The alcoholic is full of fear and anxiety. I felt genuine fear because the panic attacks brought on by repeated bingeing were harming my life and for a very long period of time I was unable to see a way out. There were times when it was hard to leave the house, meet friends, or go to work. In both major episodic breakdowns during my cycles of drinking it took roughly three years to restore stability but the memory of what happened very much stays with me.
When I listen to the stories of other alcoholics, or read their narratives, I see courage. It takes courage simply to attend meetings of what we call mutual help groups. As I can attest from years of speaking at business conferences and teaching, it takes courage to stand up and speak in front of other people. We’ve all witnessed nervous public speakers. Many famous actors have encountered “stage fright”. Imagine how much more courage it takes to tell your own personal story of alcoholism in front of others.
It takes courage for anybody to acknowledge to others that they are addicted to a “substance use disorder”. That’s partly because addiction is stigmatised in the public sphere. It takes courage to acknowledge to others that you are struggling and relapsing on the path to recovery. It takes courage to ask for help. That is because it’s an acknowledgement of weakness and an admission that you can’t get better on your own.

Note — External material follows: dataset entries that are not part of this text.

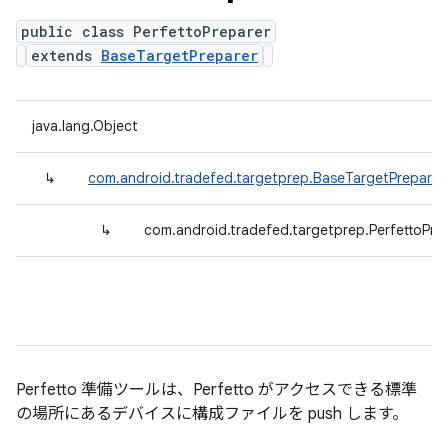
public class PerfettoPreparer
extends
BaseTargetPreparer
java.lang.Object
↳
com.android.tradefed.targetprep.BaseTargetPreparer
↳
com.android.tradefed.targetprep.PerfettoPre
Perfetto 準備ツールは、Perfetto がアクセスできる標準
の場所にあるデバイスに構成ファイルを push します。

The alcoholic retreats into self-isolation. It takes courage to come out and be part of human interaction in society. You don't have to pretend to be something that you are not. You are responsible, you make choices, but you don't have to hide away. You don't have to feel shame because you show human frailty in one particular form. The whole point of our common shared journey in the process of becoming is that none of us are perfect.
Being and becoming is about having the courage to be someone. It is about having the courage to become a real human being, with all of what that entails, finding meaning and purpose in life. This does not mean becoming self-centred. It means the opposite. It means you find your true self in relation to others.
Alcoholics are shrouded in fear. They need to ask for the forgiveness of others but they also need to forgive themselves. They need the humility to recognise that they need help from beyond themselves. Alcoholics entering recovery might be surprised to hear that they are admired for having the courage to seek help. They are admired for setting the example of a life turned around in commitment to sobriety.
This takes a special form of courage - the courage to be.